* _Brano di lettura_:
============================================================

Non è un caso che il regista Isaiah Saxon abbia scelto come protagonista proprio un'adolescente: è nella sua fase di crescita esplosiva e insieme di potente ribellione alle figure genitoriali che si compie la sua avventura di “eroina”. Perché Yuri eroina lo diventerà davvero, suo malgrado e inconsapevolmente, una volta appresa - con il potere dell’empatia più forte di ogni intelligenza - la vera natura di chi avrà di fronte. Allora non avrà nessun dubbio nel fare la cosa giusta, ovvero portare in salvo la piccola creatura sconosciuta, tutt’altro che feroce come le era stata raccontata.
Sta tutto nell’aggettivo “sconosciuto” la chiave di un racconto per tutta la famiglia che si scaglia contro ogni paura e diffidenza xenofoba, mirando a portare sullo schermo, attraverso lo sguardo privo di sovrastrutture e pregiudizi di una ragazza, la magia dell’incontro con l’altro. Pur provenendo da specie, culture e linguaggi diversi si può trovare un punto in comune in cui ritrovarsi, pare voler dire Saxon, in un’esplosione di tenerezza in cui non si risparmia un’ipotesi di contaminazione. Perché avvicinarsi all’altro, allo sconosciuto, significa anche permettere di contaminarsi e influenzarsi a vicenda, specie se si tratta di due cuccioli a confronto nella fase più critica e insieme più stimolante di acquisizione di esperienze, conoscenze e lezioni di vita. Dall’addestramento rigido di suo padre, cacciatore di Ochi (un istrionico Willem Dafoe), Yuri saprà passare dall’altra parte della barricata, facendosi custode e protettrice del “nemico”, in una ribellione che non è affatto una puerile rivolta adolescenziale ai genitori, quanto piuttosto una presa di posizione decisa rispetto un sistema valoriale basato sull’odio a cui sente (prima ancora che “capisce”) di non voler aderire.

============================================================

* _Dati in esame_:
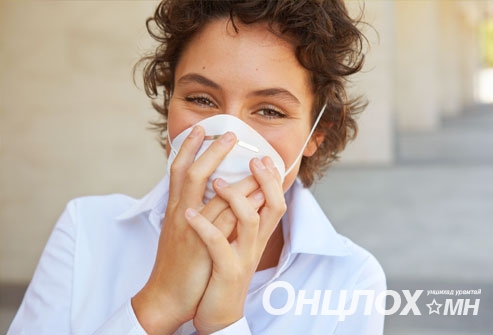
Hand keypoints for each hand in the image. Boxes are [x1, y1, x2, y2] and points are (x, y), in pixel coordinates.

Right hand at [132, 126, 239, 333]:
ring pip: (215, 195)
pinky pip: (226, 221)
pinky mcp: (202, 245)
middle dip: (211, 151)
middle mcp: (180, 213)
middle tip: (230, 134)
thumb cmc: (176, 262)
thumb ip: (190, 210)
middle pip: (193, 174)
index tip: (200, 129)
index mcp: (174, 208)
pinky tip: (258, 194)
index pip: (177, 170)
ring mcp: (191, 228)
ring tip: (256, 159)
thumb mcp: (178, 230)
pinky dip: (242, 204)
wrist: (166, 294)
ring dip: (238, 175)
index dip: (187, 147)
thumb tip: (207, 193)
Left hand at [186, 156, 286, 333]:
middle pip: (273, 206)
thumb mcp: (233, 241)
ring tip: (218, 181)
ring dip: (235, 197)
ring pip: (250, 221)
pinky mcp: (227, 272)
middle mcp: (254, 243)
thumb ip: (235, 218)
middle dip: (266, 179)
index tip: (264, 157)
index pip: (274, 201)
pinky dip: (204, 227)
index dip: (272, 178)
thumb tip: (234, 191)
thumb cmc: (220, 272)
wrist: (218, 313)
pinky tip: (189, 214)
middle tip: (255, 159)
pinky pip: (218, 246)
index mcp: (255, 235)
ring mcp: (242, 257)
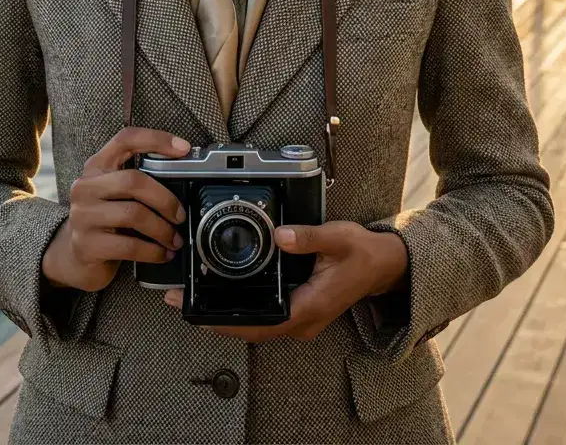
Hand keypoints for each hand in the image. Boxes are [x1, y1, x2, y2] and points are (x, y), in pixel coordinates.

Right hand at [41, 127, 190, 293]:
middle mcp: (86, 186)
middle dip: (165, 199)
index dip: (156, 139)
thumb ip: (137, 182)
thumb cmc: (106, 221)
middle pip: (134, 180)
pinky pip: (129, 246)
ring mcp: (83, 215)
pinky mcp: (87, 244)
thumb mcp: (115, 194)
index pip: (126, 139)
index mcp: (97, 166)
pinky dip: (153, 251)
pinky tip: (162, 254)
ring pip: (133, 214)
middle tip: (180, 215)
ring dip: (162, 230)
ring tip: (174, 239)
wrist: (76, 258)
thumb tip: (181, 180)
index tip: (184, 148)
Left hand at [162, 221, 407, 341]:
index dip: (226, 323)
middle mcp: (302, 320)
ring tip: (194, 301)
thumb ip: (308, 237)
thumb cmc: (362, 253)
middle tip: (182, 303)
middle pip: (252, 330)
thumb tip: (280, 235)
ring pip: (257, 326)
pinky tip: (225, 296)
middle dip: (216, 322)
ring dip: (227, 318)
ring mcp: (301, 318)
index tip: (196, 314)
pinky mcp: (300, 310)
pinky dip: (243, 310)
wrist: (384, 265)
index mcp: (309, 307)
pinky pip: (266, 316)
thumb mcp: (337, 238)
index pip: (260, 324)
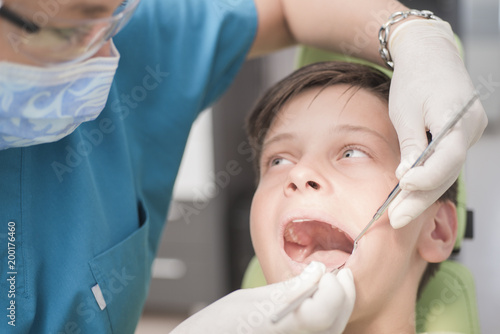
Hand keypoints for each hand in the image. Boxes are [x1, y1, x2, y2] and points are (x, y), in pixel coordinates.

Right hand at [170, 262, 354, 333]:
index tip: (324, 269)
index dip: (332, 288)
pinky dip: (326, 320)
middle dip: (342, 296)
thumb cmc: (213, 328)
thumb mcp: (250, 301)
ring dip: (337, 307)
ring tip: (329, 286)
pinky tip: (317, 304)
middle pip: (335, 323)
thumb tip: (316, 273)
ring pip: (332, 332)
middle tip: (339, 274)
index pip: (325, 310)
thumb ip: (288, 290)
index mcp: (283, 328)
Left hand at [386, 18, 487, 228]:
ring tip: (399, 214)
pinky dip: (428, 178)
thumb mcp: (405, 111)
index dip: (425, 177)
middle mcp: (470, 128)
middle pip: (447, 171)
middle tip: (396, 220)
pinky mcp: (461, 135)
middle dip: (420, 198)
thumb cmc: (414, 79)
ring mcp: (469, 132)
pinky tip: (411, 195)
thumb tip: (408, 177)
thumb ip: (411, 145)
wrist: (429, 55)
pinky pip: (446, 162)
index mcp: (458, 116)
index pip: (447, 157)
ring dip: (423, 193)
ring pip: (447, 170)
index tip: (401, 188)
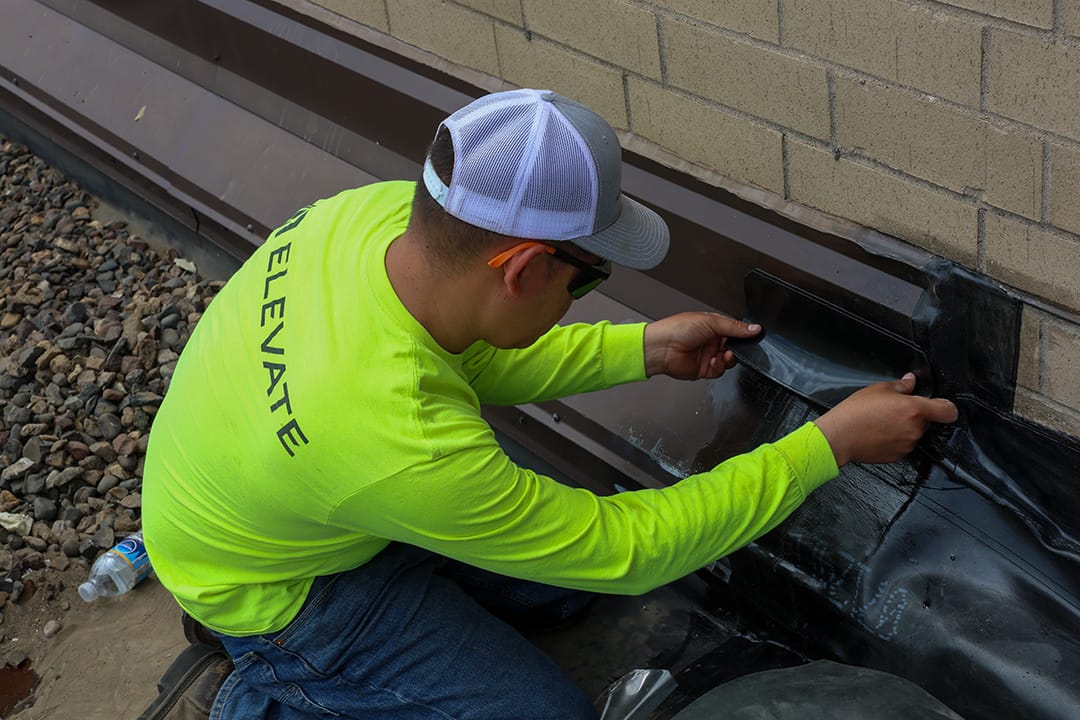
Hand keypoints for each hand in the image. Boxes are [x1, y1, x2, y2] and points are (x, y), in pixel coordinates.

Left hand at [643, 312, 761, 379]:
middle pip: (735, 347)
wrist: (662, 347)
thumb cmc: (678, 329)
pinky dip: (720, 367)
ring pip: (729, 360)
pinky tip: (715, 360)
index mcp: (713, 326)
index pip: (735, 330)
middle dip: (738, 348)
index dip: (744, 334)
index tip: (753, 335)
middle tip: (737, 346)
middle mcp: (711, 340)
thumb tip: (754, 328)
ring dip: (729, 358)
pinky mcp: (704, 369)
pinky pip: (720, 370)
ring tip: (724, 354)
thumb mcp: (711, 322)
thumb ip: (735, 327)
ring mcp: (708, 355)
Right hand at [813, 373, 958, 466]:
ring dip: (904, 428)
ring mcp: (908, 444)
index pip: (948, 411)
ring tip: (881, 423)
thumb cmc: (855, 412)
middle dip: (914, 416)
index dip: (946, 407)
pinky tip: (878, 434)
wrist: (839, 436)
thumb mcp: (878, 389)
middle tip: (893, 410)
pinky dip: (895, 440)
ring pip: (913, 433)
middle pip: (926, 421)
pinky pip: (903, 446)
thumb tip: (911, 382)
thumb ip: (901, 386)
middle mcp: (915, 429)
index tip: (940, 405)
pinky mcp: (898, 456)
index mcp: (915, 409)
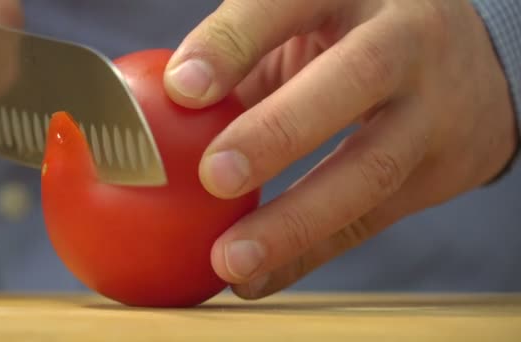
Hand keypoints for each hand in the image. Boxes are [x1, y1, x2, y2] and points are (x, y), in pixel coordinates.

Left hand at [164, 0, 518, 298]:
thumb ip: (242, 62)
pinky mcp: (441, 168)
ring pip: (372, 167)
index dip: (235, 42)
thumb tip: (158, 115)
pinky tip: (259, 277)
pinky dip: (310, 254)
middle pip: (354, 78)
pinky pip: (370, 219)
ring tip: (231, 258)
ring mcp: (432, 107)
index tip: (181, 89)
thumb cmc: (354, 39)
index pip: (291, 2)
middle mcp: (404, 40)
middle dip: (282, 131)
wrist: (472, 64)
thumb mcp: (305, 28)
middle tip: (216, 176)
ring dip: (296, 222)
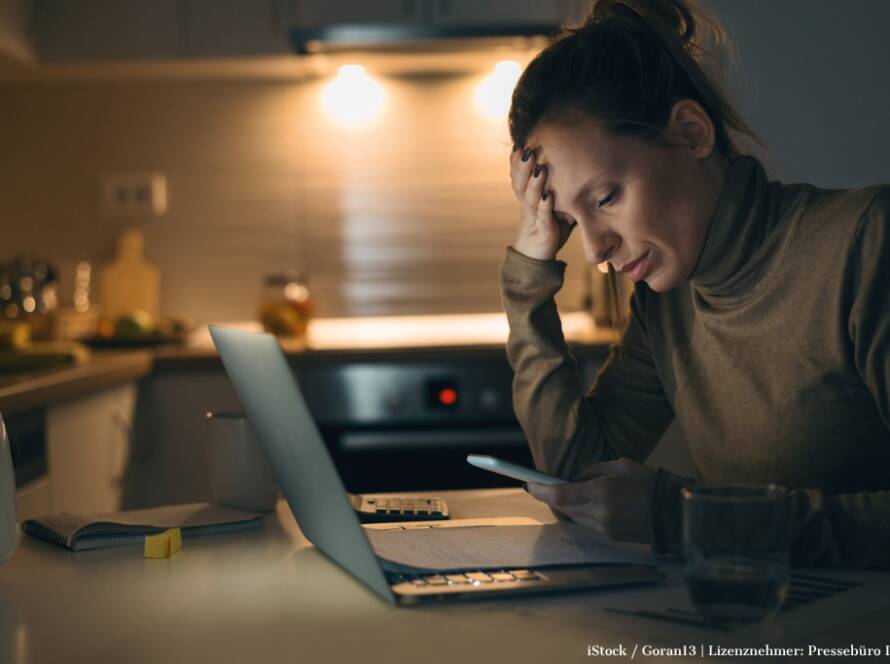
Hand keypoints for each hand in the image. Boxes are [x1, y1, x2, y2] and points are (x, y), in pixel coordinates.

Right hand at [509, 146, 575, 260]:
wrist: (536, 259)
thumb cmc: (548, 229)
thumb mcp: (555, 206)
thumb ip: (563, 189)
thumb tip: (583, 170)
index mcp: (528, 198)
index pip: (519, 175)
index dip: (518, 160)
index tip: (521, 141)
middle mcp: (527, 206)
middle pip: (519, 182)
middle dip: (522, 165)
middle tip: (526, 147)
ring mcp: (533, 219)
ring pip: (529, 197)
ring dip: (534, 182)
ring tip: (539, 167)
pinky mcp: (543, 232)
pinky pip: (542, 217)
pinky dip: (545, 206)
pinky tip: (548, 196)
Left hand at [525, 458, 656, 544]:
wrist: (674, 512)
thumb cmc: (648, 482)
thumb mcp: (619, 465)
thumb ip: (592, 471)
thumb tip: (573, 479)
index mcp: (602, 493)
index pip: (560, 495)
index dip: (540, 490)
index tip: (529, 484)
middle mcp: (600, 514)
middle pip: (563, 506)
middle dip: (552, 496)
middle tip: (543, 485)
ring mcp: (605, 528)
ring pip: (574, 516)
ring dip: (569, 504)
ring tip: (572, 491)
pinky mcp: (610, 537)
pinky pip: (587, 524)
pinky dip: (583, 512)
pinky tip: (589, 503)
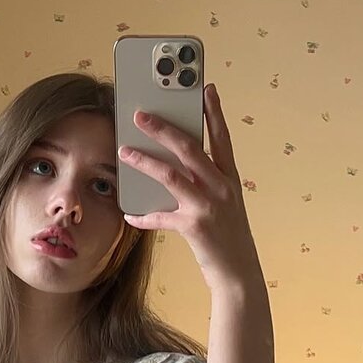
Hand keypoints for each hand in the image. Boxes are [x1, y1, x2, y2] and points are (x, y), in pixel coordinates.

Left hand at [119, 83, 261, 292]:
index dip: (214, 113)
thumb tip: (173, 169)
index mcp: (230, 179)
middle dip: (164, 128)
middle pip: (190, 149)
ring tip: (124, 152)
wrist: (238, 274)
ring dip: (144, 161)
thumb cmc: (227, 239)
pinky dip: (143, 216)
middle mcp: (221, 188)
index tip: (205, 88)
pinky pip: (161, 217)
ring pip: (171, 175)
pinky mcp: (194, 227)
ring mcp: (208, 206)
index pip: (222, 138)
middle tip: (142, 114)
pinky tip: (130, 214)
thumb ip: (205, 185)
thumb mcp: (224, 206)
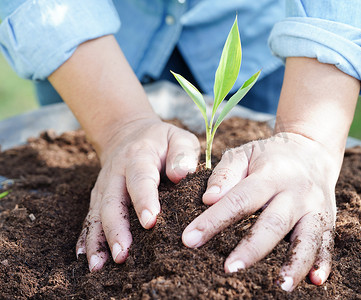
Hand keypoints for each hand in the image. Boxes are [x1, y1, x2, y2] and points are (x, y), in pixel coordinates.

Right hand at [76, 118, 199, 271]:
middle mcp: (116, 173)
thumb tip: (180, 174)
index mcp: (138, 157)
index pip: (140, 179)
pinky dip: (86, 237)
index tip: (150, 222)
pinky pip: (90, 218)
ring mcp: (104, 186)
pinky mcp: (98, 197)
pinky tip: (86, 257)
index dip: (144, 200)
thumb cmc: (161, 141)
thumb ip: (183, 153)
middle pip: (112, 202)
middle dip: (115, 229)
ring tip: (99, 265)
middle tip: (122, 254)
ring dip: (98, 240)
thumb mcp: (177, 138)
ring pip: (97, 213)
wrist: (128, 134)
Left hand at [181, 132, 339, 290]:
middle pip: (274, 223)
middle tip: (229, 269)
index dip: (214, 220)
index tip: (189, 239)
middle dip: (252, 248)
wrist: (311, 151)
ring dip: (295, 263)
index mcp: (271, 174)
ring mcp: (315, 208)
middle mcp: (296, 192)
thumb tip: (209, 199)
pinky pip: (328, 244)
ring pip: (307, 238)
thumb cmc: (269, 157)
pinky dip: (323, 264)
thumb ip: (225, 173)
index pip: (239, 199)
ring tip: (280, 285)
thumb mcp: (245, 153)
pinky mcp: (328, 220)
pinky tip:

============================================================

* _Problemi da risolvere_:
1) Nel brano di lettura, quale attore interpreta il padre di Yuri, cacciatore di Ochi?
2) Riproduca fedelmente il passo del brano di lettura compreso tra "Non è un caso" e "era stata raccontata.", estremi inclusi.
3) Secondo il brano di lettura, per quale motivo il regista ha scelto come protagonista un'adolescente? Risponda in una o due frasi.

* _Problemi risolti_:
1) Willem Dafoe.

2)
Non è un caso che il regista Isaiah Saxon abbia scelto come protagonista proprio un'adolescente: è nella sua fase di crescita esplosiva e insieme di potente ribellione alle figure genitoriali che si compie la sua avventura di “eroina”. Perché Yuri eroina lo diventerà davvero, suo malgrado e inconsapevolmente, una volta appresa - con il potere dell’empatia più forte di ogni intelligenza - la vera natura di chi avrà di fronte. Allora non avrà nessun dubbio nel fare la cosa giusta, ovvero portare in salvo la piccola creatura sconosciuta, tutt’altro che feroce come le era stata raccontata.

3) Perché l'avventura di Yuri come eroina si compie proprio nella sua fase di crescita esplosiva e, insieme, di potente ribellione alle figure genitoriali.